My OH and I are not in a good place. Predictably issues which were underlying before my LO was born have slowly become huge issues over the last 17 months. I have a lot of resentment towards him which has built to the point that I'm really not in love with him anymore, although I do love him and I'm really determined to try to change things.
He has some real issues surrounding. communication and anger - he is quick to anger but really tries to suppress it and it spills out in unhealthy ways (nothing violent or physical) but makes it so we struggle to talk about the smallest things.
I also feel like he takes no initiative and I take all the load of organisation and taking care of the family (although I'm pretty sure there's things I do which make this worse!)

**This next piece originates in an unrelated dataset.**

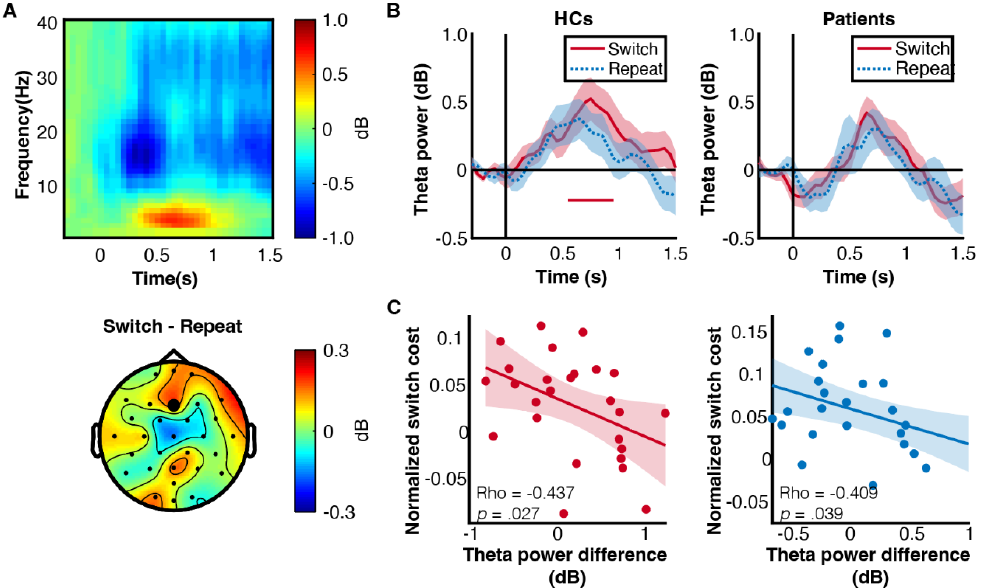
Figure 4. Frontal theta activity. ( A ) Time-frequency map of cue interval. Data was extracted from Fz and averaged across groups and conditions. The bottom panel is the topographical distribution of group averaged theta power difference between switch and repeat trials (2-7 Hz, 0.3-1 s). The black dot highlights the channel of interest. ( B ) Theta power curve of each group and each condition. The solid line below the x-axis is the significant time cluster. The shaded area is the between-subject standard error. ( C ) Spearman rank correlation between frontal theta activity and normalized switch cost. Theta activity is measured as the power difference between switch and repeat trials within the time window (0.3-1 s). Normalised switch cost is the RT difference between switch and repeat trials divided by their average. Normalisation can remove individual response speed difference. Coloured dots represent individuals’ data. The shaded area is the 95% confidence interval.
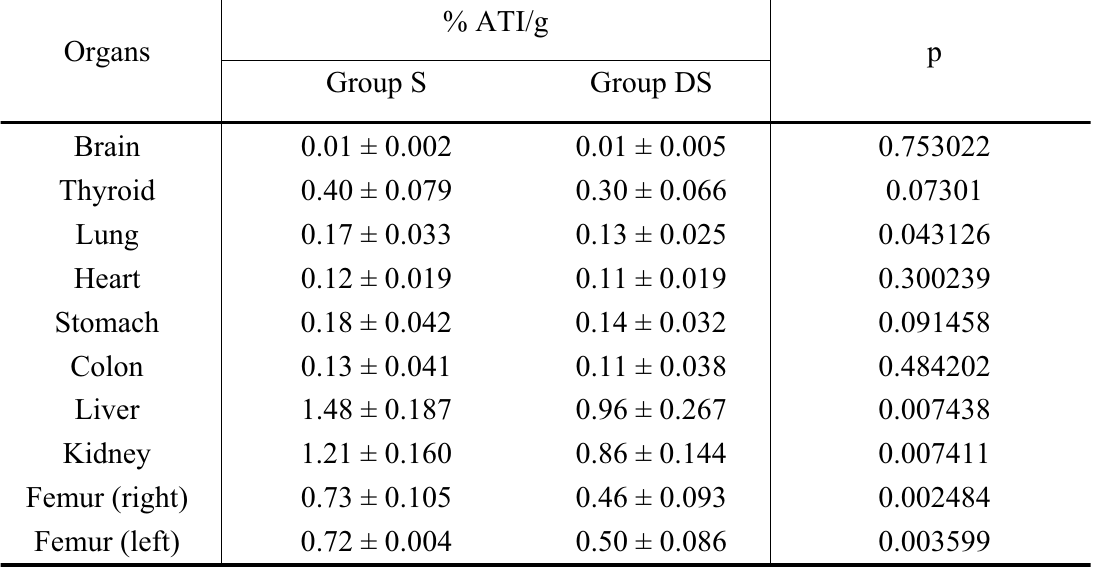
TABLE 1 - Comparison of percentage of radioactivity/g (% ATI/g) of samples from each organ of rats treated with Sm- 153-EDTMP (group S) and with docetaxel + Sm-153-EDTMP (group DS)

He's just very emotionally closed off, and it makes it so hard to deal with the situation when he won't really acknowledge the issues we have.
OH works shifts and we have no family nearby or anyone really to help with babysitting (we've been out for 2 evenings out in the last 17 months) so couples therapy in the evenings isn't really an option. I work 3 days a week also. Is there other ways of doing this?
Also if anyone has advice on trial separation I'd be grateful. For me it's the next step if we can't improve things and I feel like I need to be able to draw a line in the sand with OH so that he understands I'm serious and things can't continue the way they are. I just don't really know how practically or financially it would work.
OH also has an 8 year old son who we have on alternate weekends to consider.